● WHAT THIS TASK INVOLVES
Find out how many lines in the records have the string "down" in them, and state only that number.

● RECORDED INFORMATION
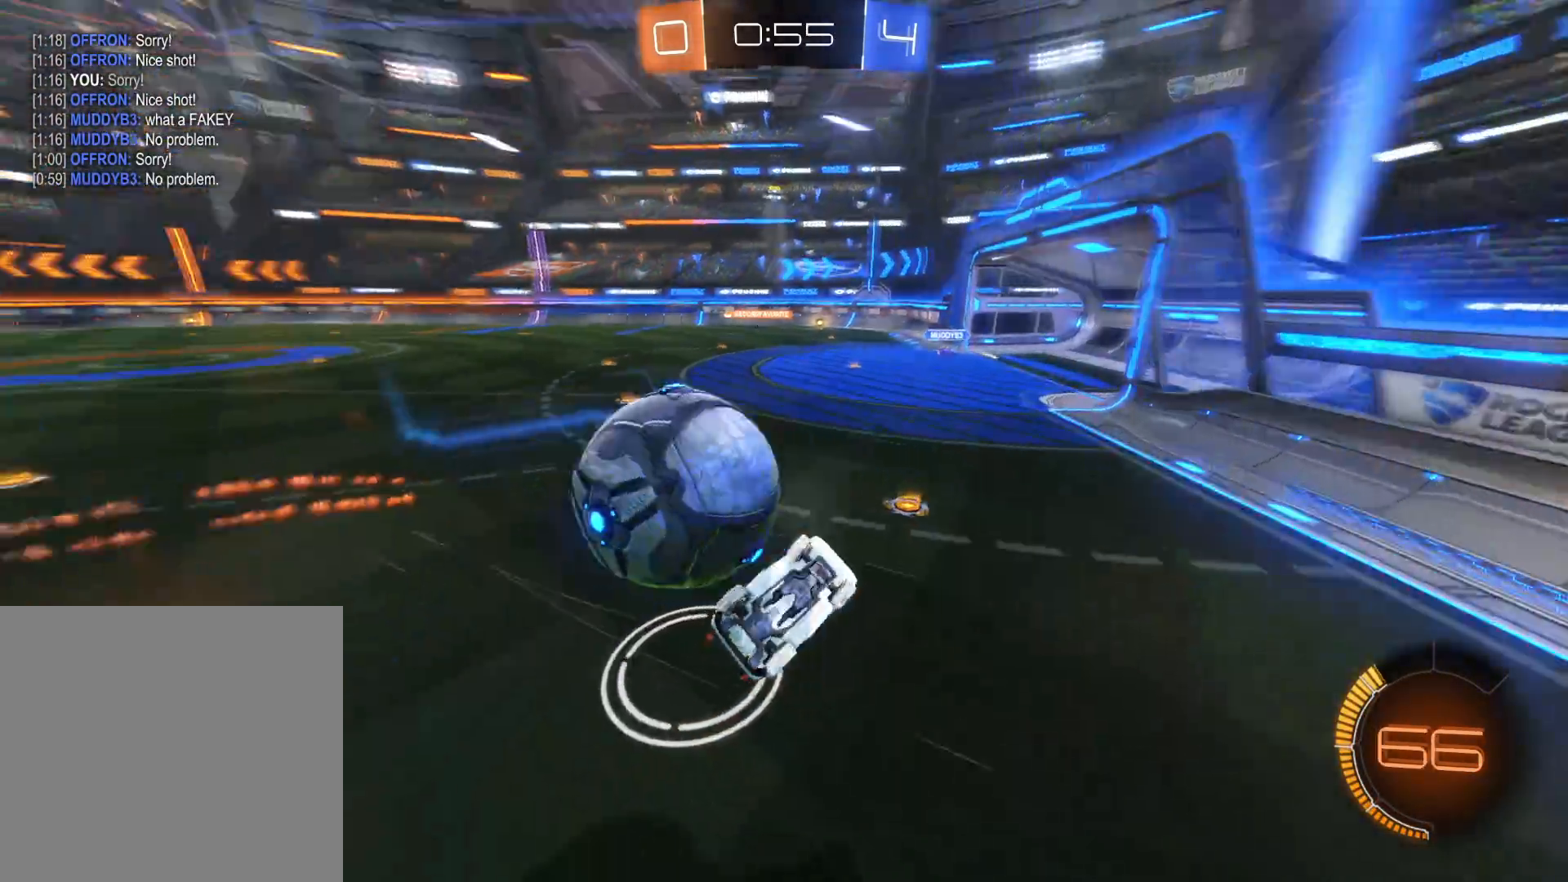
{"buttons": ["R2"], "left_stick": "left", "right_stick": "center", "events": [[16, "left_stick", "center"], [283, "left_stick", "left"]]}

...

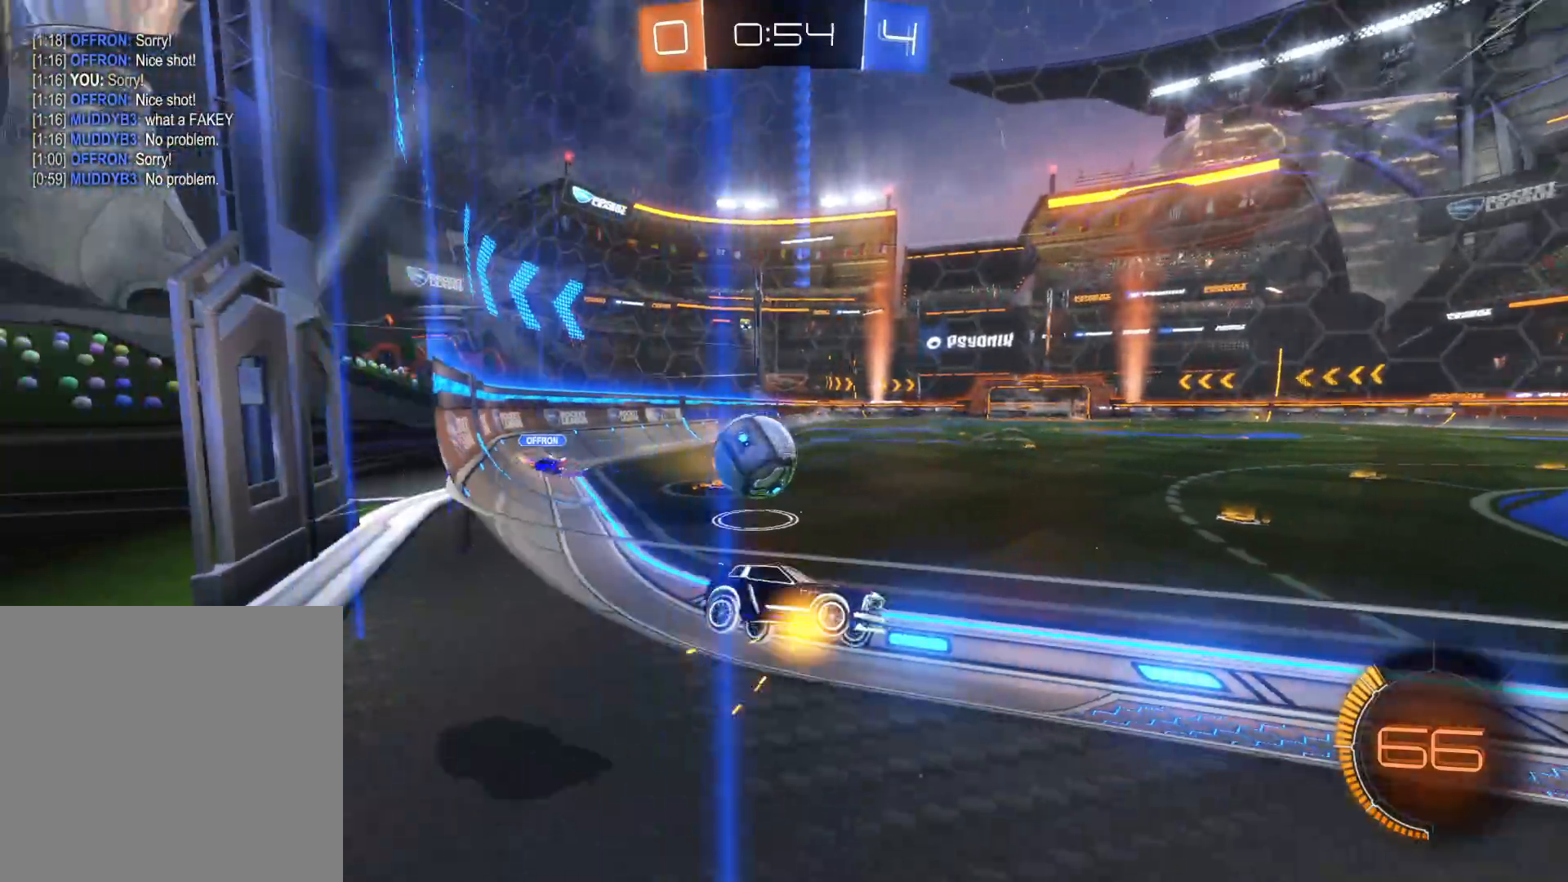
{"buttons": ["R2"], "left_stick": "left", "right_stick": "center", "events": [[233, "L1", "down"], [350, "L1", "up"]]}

...

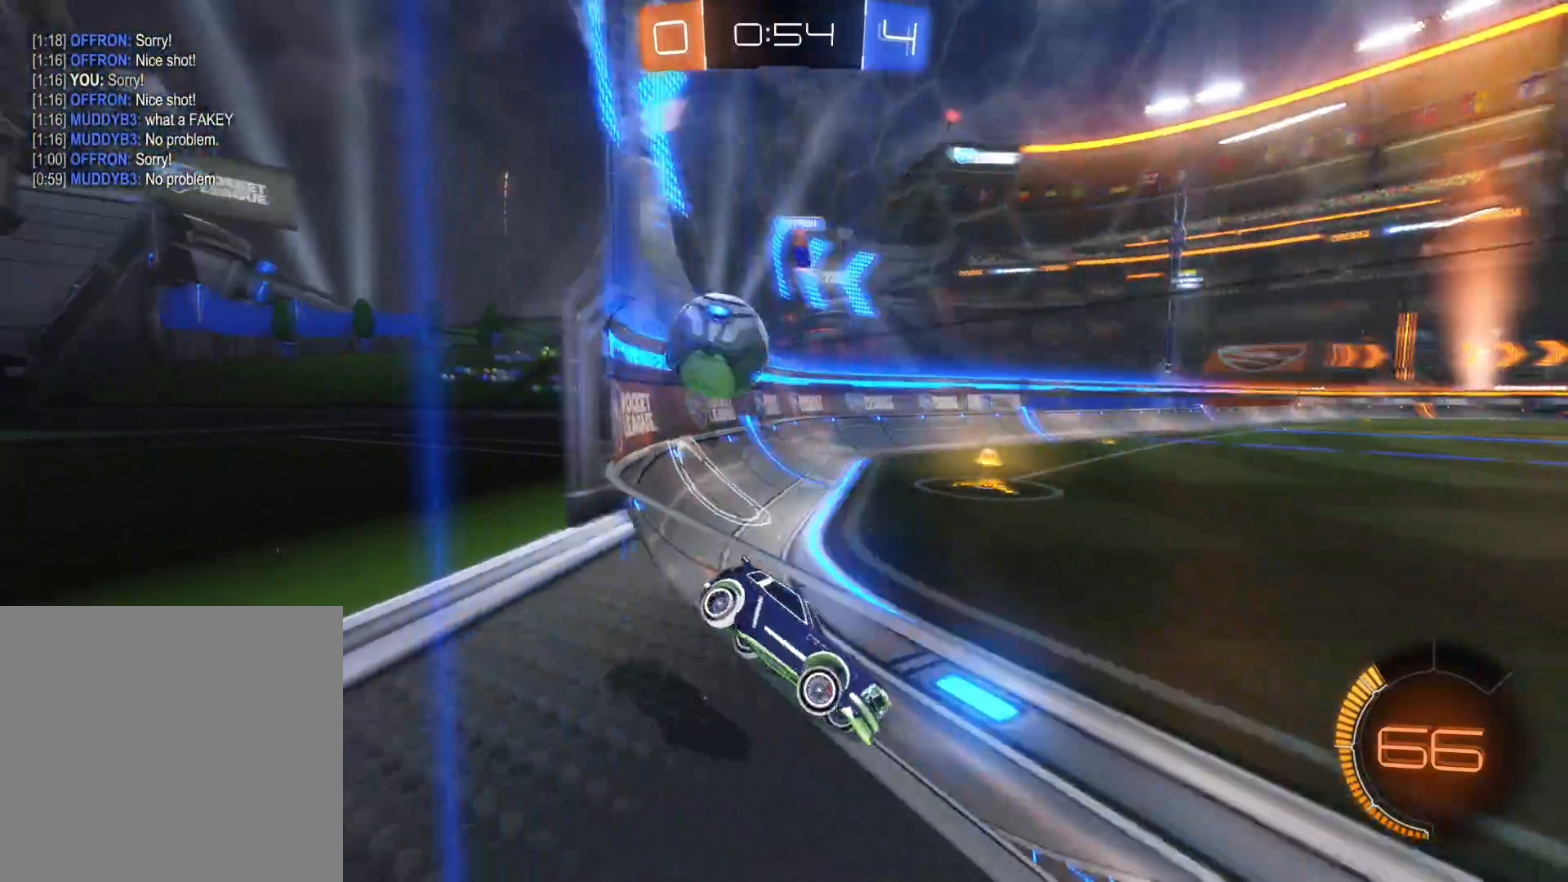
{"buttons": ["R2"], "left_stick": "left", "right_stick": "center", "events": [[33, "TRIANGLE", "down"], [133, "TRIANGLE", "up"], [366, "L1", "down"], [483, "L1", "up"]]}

● REPLY TO THE EXERCISE
2